START DATA FOR REVIEW

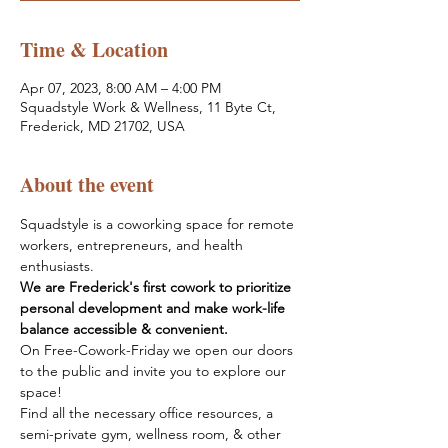
Time & Location
Apr 07, 2023, 8:00 AM – 4:00 PM
Squadstyle Work & Wellness, 11 Byte Ct,
Frederick, MD 21702, USA
About the event
Squadstyle is a coworking space for remote 
workers, entrepreneurs, and health 
enthusiasts.
We are Frederick's first cowork to prioritize 
personal development and make work-life 
balance accessible & convenient.
On Free-Cowork-Friday we open our doors 
to the public and invite you to explore our 
space! 
Find all the necessary office resources, a 
semi-private gym, wellness room, & other 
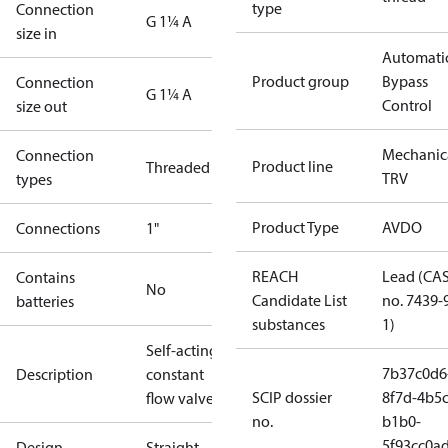
type
Connection
G 1¼ A
size in
Automati
Product group
Bypass
Connection
G 1¼ A
Control
size out
Mechanic
Connection
Product line
Threaded
TRV
types
Product Type
AVDO
Connections
1"
REACH
Lead (CA
Contains
No
Candidate List
no. 7439-
batteries
substances
1)
Self-acting
7b37c0d6
Description
constant
SCIP dossier
8f7d-4b5c
flow valve
no.
b1b0-
5f93cc0a
Design
Straight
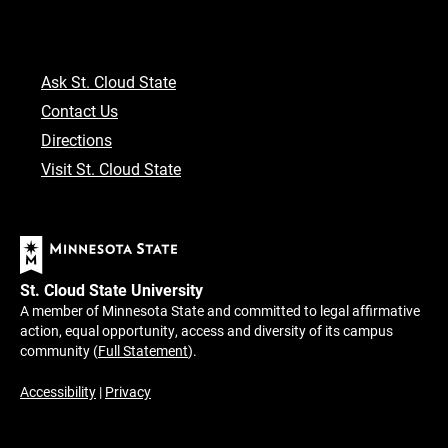
Ask St. Cloud State
Contact Us
Directions
Visit St. Cloud State
St. Cloud State University
A member of Minnesota State and committed to legal affirmative
action, equal opportunity, access and diversity of its campus
community (
Full Statement
).
Accessibility
|
Privacy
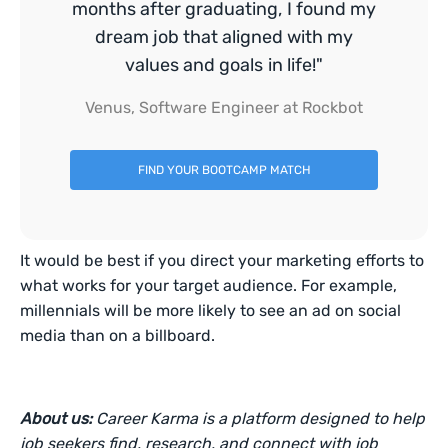
months after graduating, I found my
dream job that aligned with my
values and goals in life!"
Venus, Software Engineer at Rockbot
FIND YOUR BOOTCAMP MATCH
It would be best if you direct your marketing efforts to
what works for your target audience. For example,
millennials will be more likely to see an ad on social
media than on a billboard.
About us:
Career Karma is a platform designed to help
job seekers find, research, and connect with job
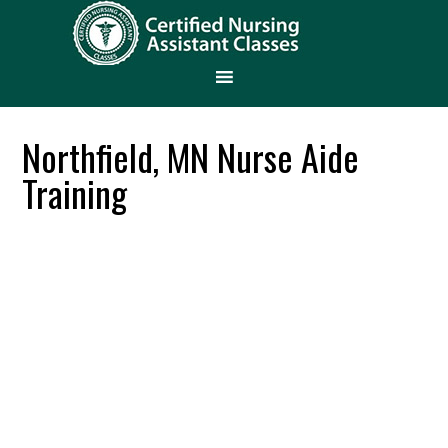
Northfield, MN Nurse Aide
Training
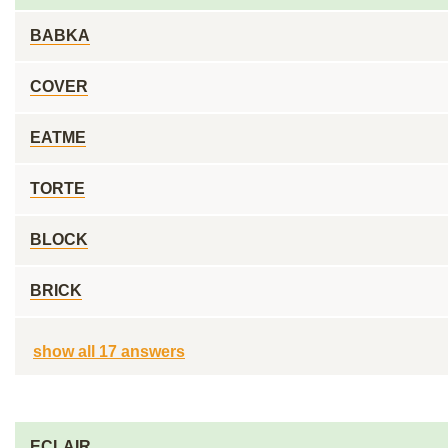
BABKA
COVER
EATME
TORTE
BLOCK
BRICK
show all 17 answers
ECLAIR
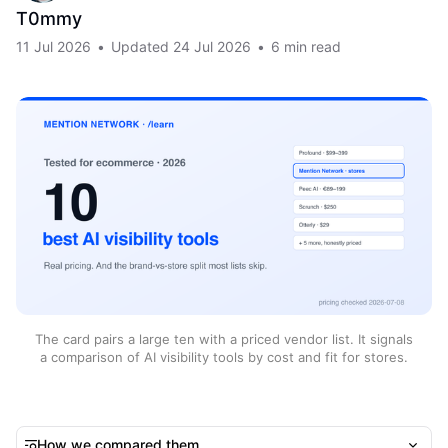
T0mmy
11 Jul 2026
•
Updated
24 Jul 2026
•
6 min read
The card pairs a large ten with a priced vendor list. It signals
a comparison of AI visibility tools by cost and fit for stores.
How we compared them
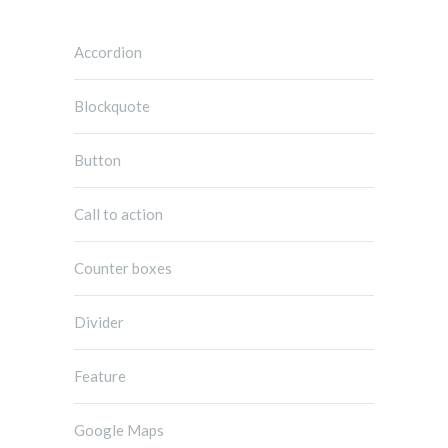
Accordion
Blockquote
Button
Call to action
Counter boxes
Divider
Feature
Google Maps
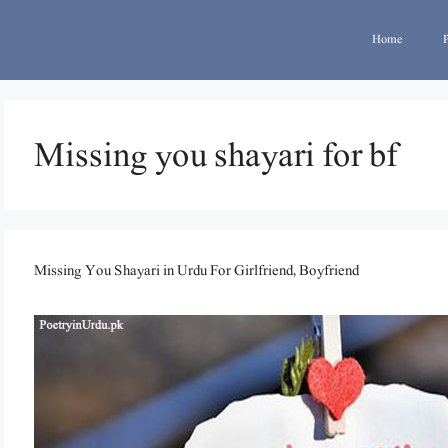
Home
Missing you shayari for bf
Missing You Shayari in Urdu For Girlfriend, Boyfriend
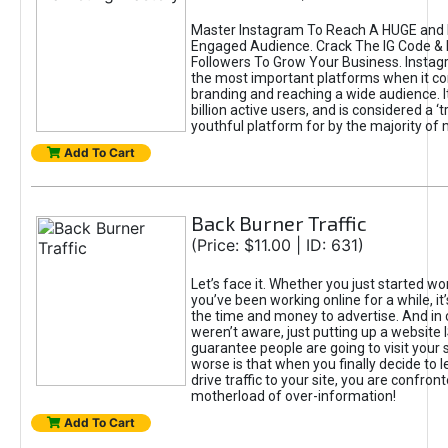
Master Instagram To Reach A HUGE and I
Engaged Audience. Crack The IG Code & 
Followers To Grow Your Business. Instag
the most important platforms when it c
branding and reaching a wide audience. I
billion active users, and is considered a ‘
youthful platform for by the majority of 
Add To Cart
Back Burner Traffic
(Price: $11.00 | ID: 631)
Let’s face it. Whether you just started wo
you’ve been working online for a while, it’
the time and money to advertise. And in
weren’t aware, just putting up a website 
guarantee people are going to visit your 
worse is that when you finally decide to 
drive traffic to your site, you are confron
motherload of over-information!
Add To Cart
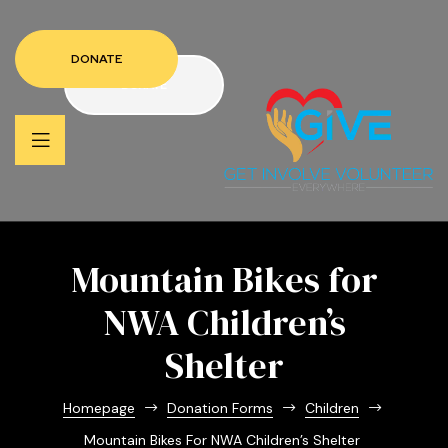
DONATE
DONATE
Mountain Bikes for
NWA Children’s
Shelter
Homepage
Donation Forms
Children
Mountain Bikes For NWA Children’s Shelter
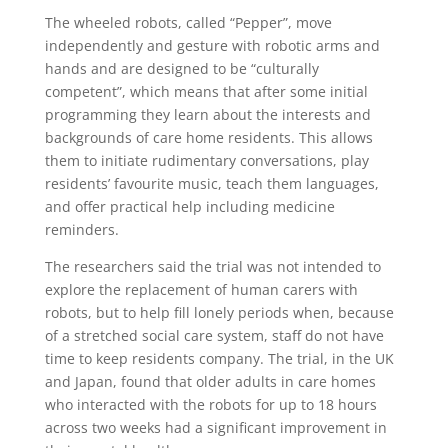
The wheeled robots, called “Pepper”, move
independently and gesture with robotic arms and
hands and are designed to be “culturally
competent”, which means that after some initial
programming they learn about the interests and
backgrounds of care home residents. This allows
them to initiate rudimentary conversations, play
residents’ favourite music, teach them languages,
and offer practical help including medicine
reminders.
The researchers said the trial was not intended to
explore the replacement of human carers with
robots, but to help fill lonely periods when, because
of a stretched social care system, staff do not have
time to keep residents company. The trial, in the UK
and Japan, found that older adults in care homes
who interacted with the robots for up to 18 hours
across two weeks had a significant improvement in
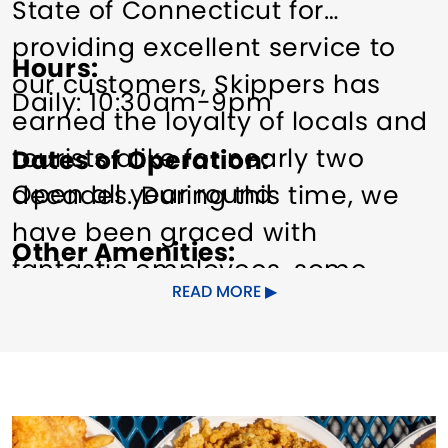
State of Connecticut for
providing excellent service to
Hours
our customers, Skippers has
Daily: 10:30am-9pm
earned the loyalty of locals and
tourists alike for nearly two
Dates of Operation
Open all year round
decades. During this time, we
have been graced with
Other Amenities
fantastic employees, some
Food/Beverage Services
READ MORE
working for us for many years
Groups welcome
Pet friendly
while others return seasonally –
Planned Activities
Toilets
Wi-Fi
always providing world-class
service to our customers. Our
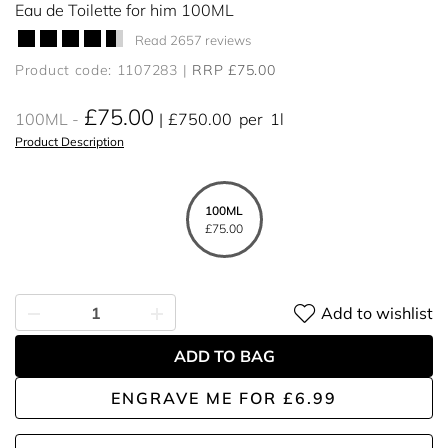
Eau de Toilette for him 100ML
Read 2657 reviews
Product code: 1107283
RRP £75.00
£75.00
100ML
£750.00
per
1l
Product Description
100ML
£75.00
Add to wishlist
ADD TO BAG
ENGRAVE ME
FOR
£6.99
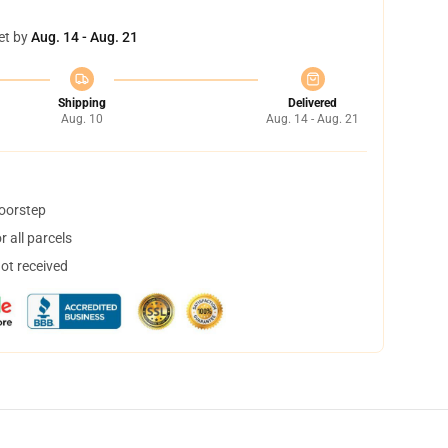
et by
Aug. 14 - Aug. 21
Shipping
Delivered
Aug. 10
Aug. 14 - Aug. 21
doorstep
 all parcels
not received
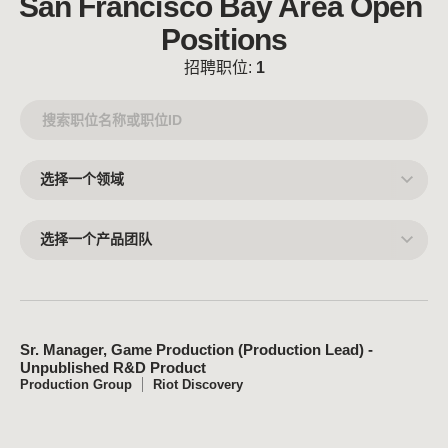
San Francisco Bay Area Open 
Positions
招聘职位:
1
选
择
一
个
领
选
域
择
一
个
产
品
团
队
Sr. Manager, Game Production (Production Lead) -
Unpublished R&D Product
Production Group
Riot Discovery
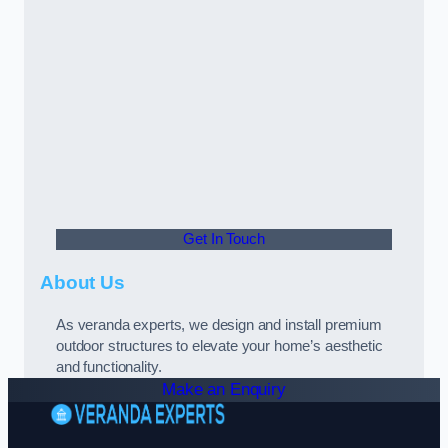
Get In Touch
About Us
As veranda experts, we design and install premium
outdoor structures to elevate your home’s aesthetic
and functionality.
Make an Enquiry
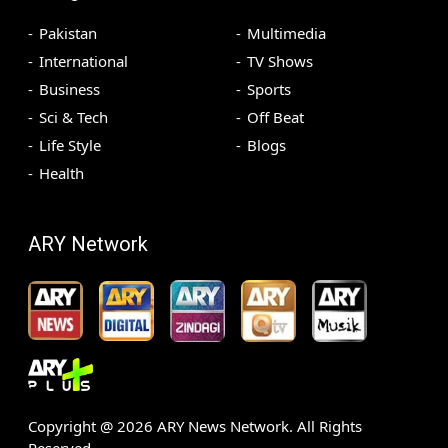
Pakistan
Multimedia
International
TV Shows
Business
Sports
Sci & Tech
Off Beat
Life Style
Blogs
Health
ARY Network
Copyright @
2026
ARY News Network. All Rights
Reserved.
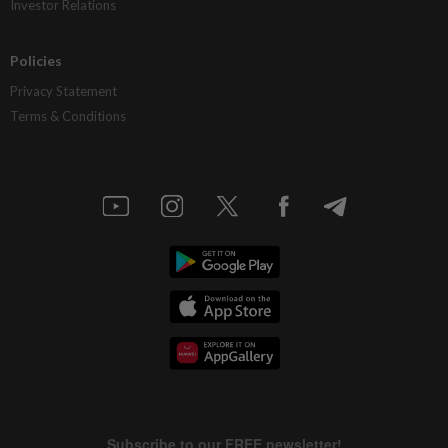
Investor Relations
Policies
Privacy Statement
Terms & Conditions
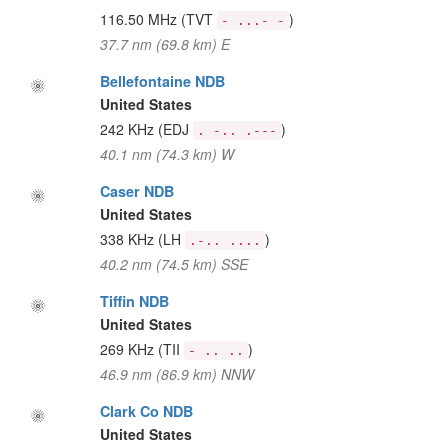
116.50 MHz
(TVT
)
- ...- -
37.7 nm (69.8 km) E
Bellefontaine NDB
United States
242 KHz
(EDJ
)
. -.. .---
40.1 nm (74.3 km) W
Caser NDB
United States
338 KHz
(LH
)
.-.. ....
40.2 nm (74.5 km) SSE
Tiffin NDB
United States
269 KHz
(TII
)
- .. ..
46.9 nm (86.9 km) NNW
Clark Co NDB
United States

END DATA FOR REVIEW

● TASK STATEMENT: Copy every line from the records that holds the string "after".

● EXERCISE RESPONSE:
months after graduating, I found my
competent”, which means that after some initial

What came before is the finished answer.